***** 提示文

この発明は高周波差動信号フィルタの構造に関し、特にマイクロ波帯の広帯域フィルタを分布定数線路で実現するための構造に関する。
近年、データや画像等の大容量の通信のニーズが高まると同時に通信機器の相互接続が進んでいる。やがて、家電や普通の電話、時計や音楽プレーヤなどがネットワークで結ばれるばかりでなく、駅の自動券売機や飲料の自販機までもがネットワークにつながれ、車や電車の中からでもインターネットにアクセスできるような社会、いわゆるユビキタス社会の到来が言われている。ユビキタス社会の実現という点で見れば、場所を選ばず通信が行えるという長所をもつ無線通信が重要性を増している。
ところで、無線通信用の高周波回路として平衡回路や不平衡回路が知られている。平衡回路は高速で低消費電力の実現に有利であり、そのための差動信号伝送は半導体ICでは一般的となっているが、パッケージ・モジュール・プリント基板上ではまだ一般的ではなく、もっぱら不平衡回路が用いられている。半導体ICは平衡回路のインタフェースを持つため、半導体ICとプリント基板上の外部回路を接続するために平衡不平衡変換回路(バラン:Balun)を備える必要がある。
特開2002−198765号公報(特願2001−330844):統合フィルタ・バラン(対応する米国特許第6,542,055) 特許文献1は、差動回路に用いることが可能な共振子ベースのフィルタを開示している。これは個別部品(集中定数)により構成されている。
半導体IC以外の外部回路も平衡回路で構成されていれば平衡不平衡変換回路が不要となり、装置の小型化や低価格化の点で有利なことは言うまでもない。ここで例えば、外部回路のひとつであるフィルタを平衡回路で構成することを考えてみる。
図17(a)は不平衡高域通過フィルタの回路図を示し、同図(c)は不平衡低域通過フィルタの回路図を示す。同図(a)に示すような片側接地の不平衡信号を取り扱う高域通過フィルタはシリーズ(series直列)の容量C1、C2とシャント(shunt短絡)のインダクタL1で構成できる。同図(c)に示すような片側接地の不平衡信号を取り扱う低域通過フィルタはシリーズのインダクタL4,L5とシャントの容量C7で構成できる。

**********
***** 表示データ

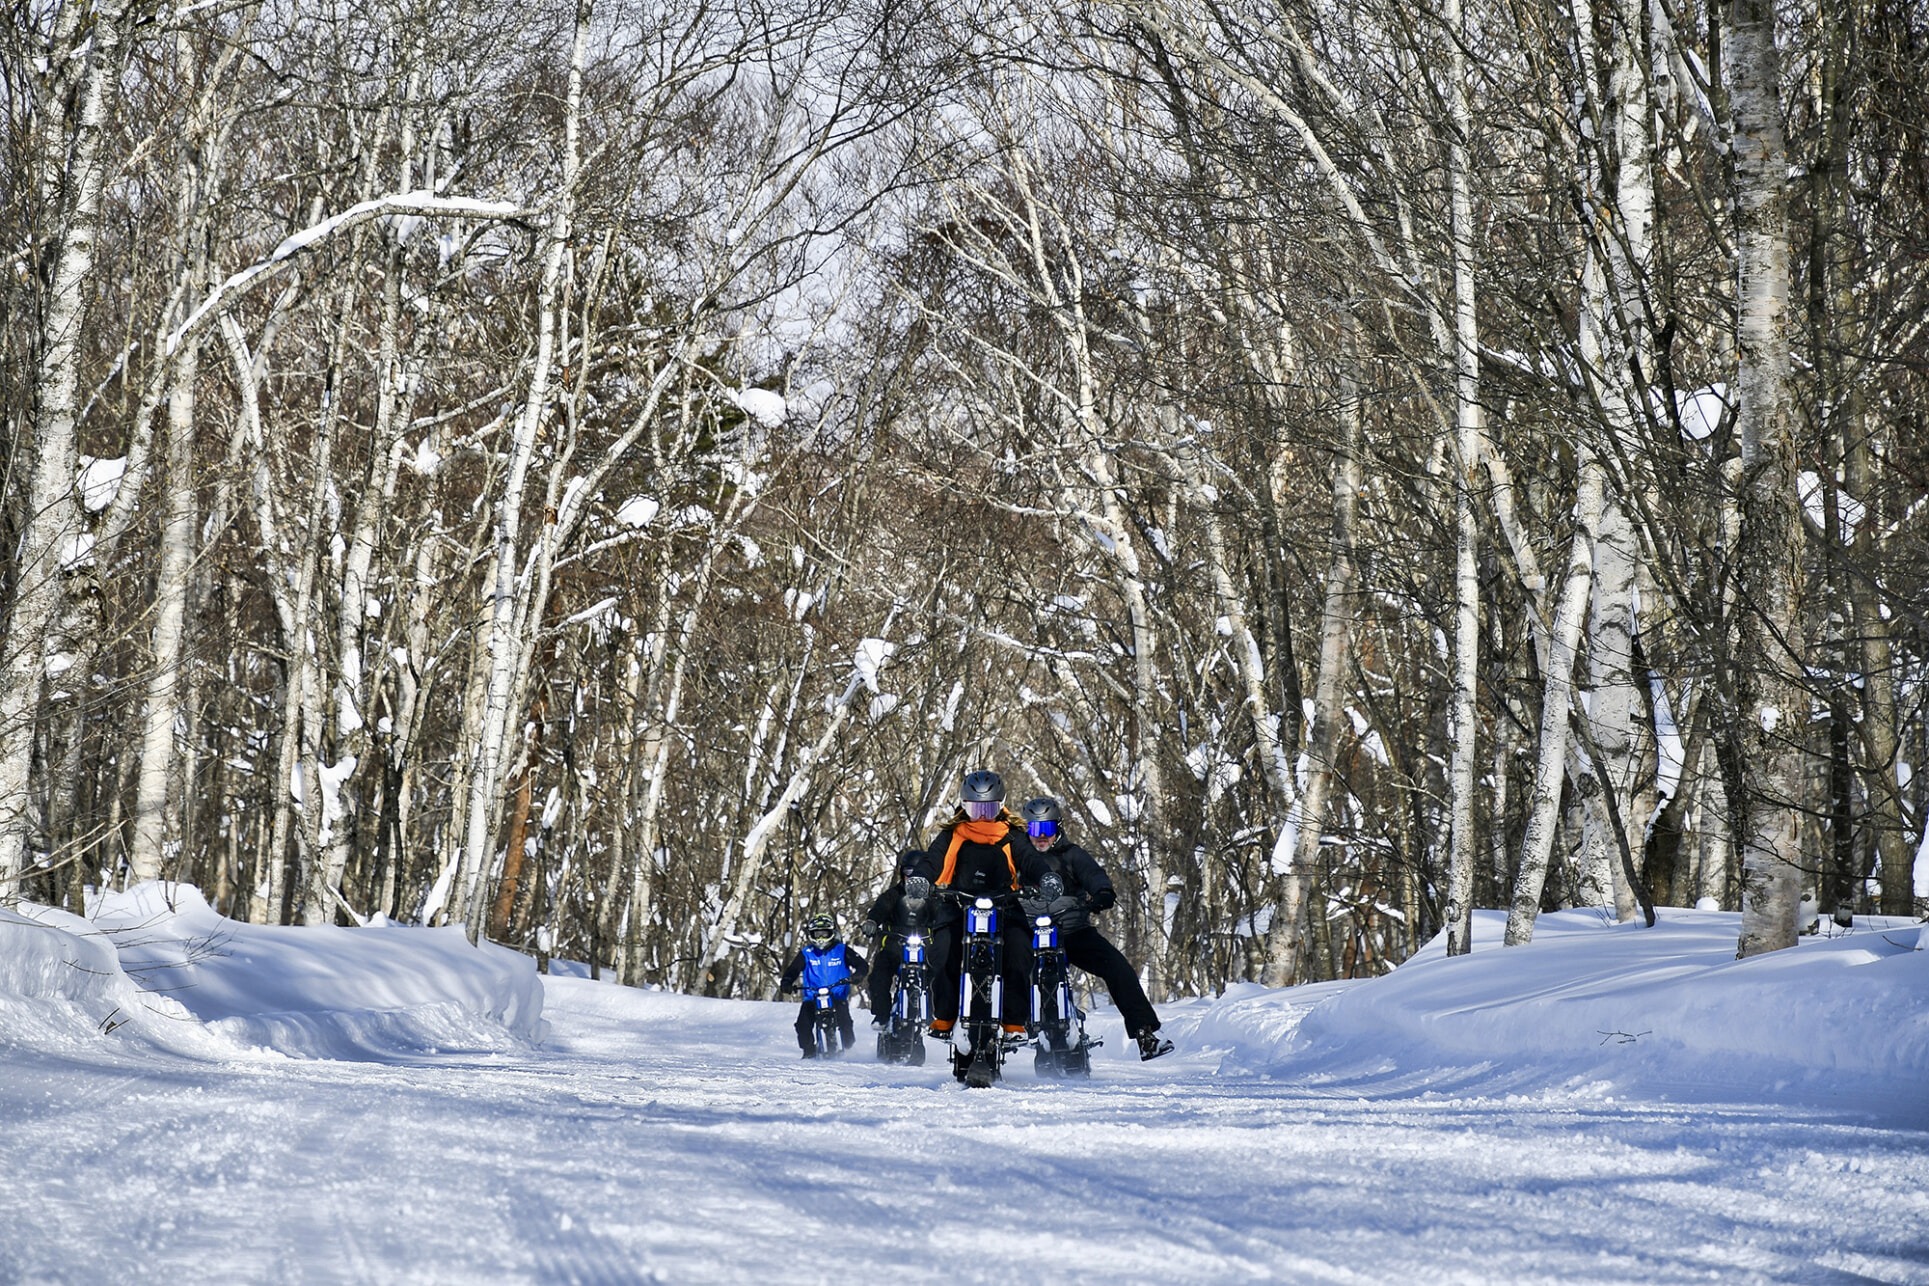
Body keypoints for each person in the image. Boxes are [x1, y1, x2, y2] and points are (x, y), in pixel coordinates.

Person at [1017, 795, 1174, 1060]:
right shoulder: (1018, 858)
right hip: (1029, 934)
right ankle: (989, 1036)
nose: (1041, 836)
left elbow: (1093, 875)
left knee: (1117, 967)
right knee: (1001, 964)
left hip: (1072, 932)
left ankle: (1145, 1035)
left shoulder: (1072, 855)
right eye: (1035, 829)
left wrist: (1102, 893)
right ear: (1026, 830)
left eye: (1048, 828)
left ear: (1058, 828)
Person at [908, 770, 1050, 1042]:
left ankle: (1013, 1022)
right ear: (964, 806)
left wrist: (1046, 877)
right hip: (958, 903)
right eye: (976, 809)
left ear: (1001, 806)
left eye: (989, 809)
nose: (983, 817)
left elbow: (1031, 859)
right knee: (942, 952)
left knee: (1020, 951)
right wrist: (920, 878)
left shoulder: (1013, 835)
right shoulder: (952, 835)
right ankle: (945, 1016)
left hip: (1004, 904)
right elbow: (932, 860)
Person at [778, 912, 869, 1057]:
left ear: (831, 933)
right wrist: (787, 982)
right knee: (803, 1025)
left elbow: (862, 965)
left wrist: (858, 975)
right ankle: (809, 1053)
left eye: (824, 934)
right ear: (811, 935)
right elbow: (793, 970)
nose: (820, 938)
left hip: (837, 996)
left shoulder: (841, 950)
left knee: (845, 1023)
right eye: (817, 934)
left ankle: (849, 1052)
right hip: (812, 997)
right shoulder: (807, 953)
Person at [860, 850, 928, 1026]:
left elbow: (944, 915)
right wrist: (872, 922)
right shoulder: (892, 895)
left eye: (917, 873)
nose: (911, 878)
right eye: (908, 872)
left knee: (943, 975)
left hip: (925, 950)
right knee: (878, 977)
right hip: (894, 948)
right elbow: (879, 910)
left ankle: (935, 1017)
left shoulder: (933, 897)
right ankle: (882, 1016)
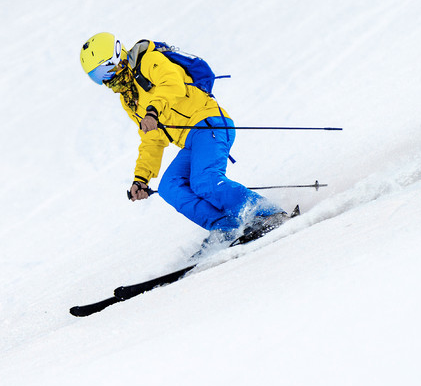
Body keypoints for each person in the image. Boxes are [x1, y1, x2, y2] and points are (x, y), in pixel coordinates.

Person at [80, 32, 288, 240]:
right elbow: (152, 138)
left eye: (103, 71)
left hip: (209, 123)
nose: (105, 79)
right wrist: (141, 178)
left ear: (116, 57)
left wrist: (153, 110)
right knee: (169, 187)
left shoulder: (149, 60)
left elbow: (173, 84)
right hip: (190, 141)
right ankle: (226, 228)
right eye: (96, 77)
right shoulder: (129, 98)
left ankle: (267, 213)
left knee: (204, 180)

**********

**課題**:
a) 高周波フィルタの文章のうち、図17の説明に登場する容量およびインダクタの記号をすべて挙げてください。
b) 高周波フィルタの文章を、最後の文に続けて書き進めてください。

**解答**:
a) C1、C2、L1、L4、L5、C7

b)
ところで、同図(a)(c)のフィルタを平衡信号用のフィルタとするには、これらと同じフィルタを用意し、それぞれを同図(a)(c)のフィルタの接地されていた部分に接続すればよい。同図(a)(c)のフィルタを平衡信号用フィルタとして構成した回路図を同図(b)(d)に示す。同図(b)(d)の回路は対称に構成されている。同図(b)の平衡高域通過フィルタはシリーズの容量C3乃至C6とシャントのインダクタL2及びL3で構成され、同図(d)の平衡低域通過フィルタはシリーズのインダクタL6乃至L9とシャントの容量C8及びC9で構成される。
上記のようにシリーズの容量とインダクタ、シャントの容量とインダクタで構成される不平衡信号用フィルタが与えられれば、これを平衡信号用フィルタに変換して作製することができる。
高速伝送に用いられるような高周波帯では、個別部品は寄生の容量、インダクタンス、抵抗が悪影響を及ぼし、単純なインダクタL,容量Cではなくなって、高速伝送で使用されるマイクロ帯ではフィルタ特性が大きく劣化してしまう。そのために図17で示すような集中定数を用いることができず、分布定数線路を用いる必要がある。しかし、集中定数回路において、特に容量Cを実現することが困難であった。また、具体的にどのような構造を用いて分布定数線路を用いた平衡回路用フィルタを作製すれば良いのか知られていなかった。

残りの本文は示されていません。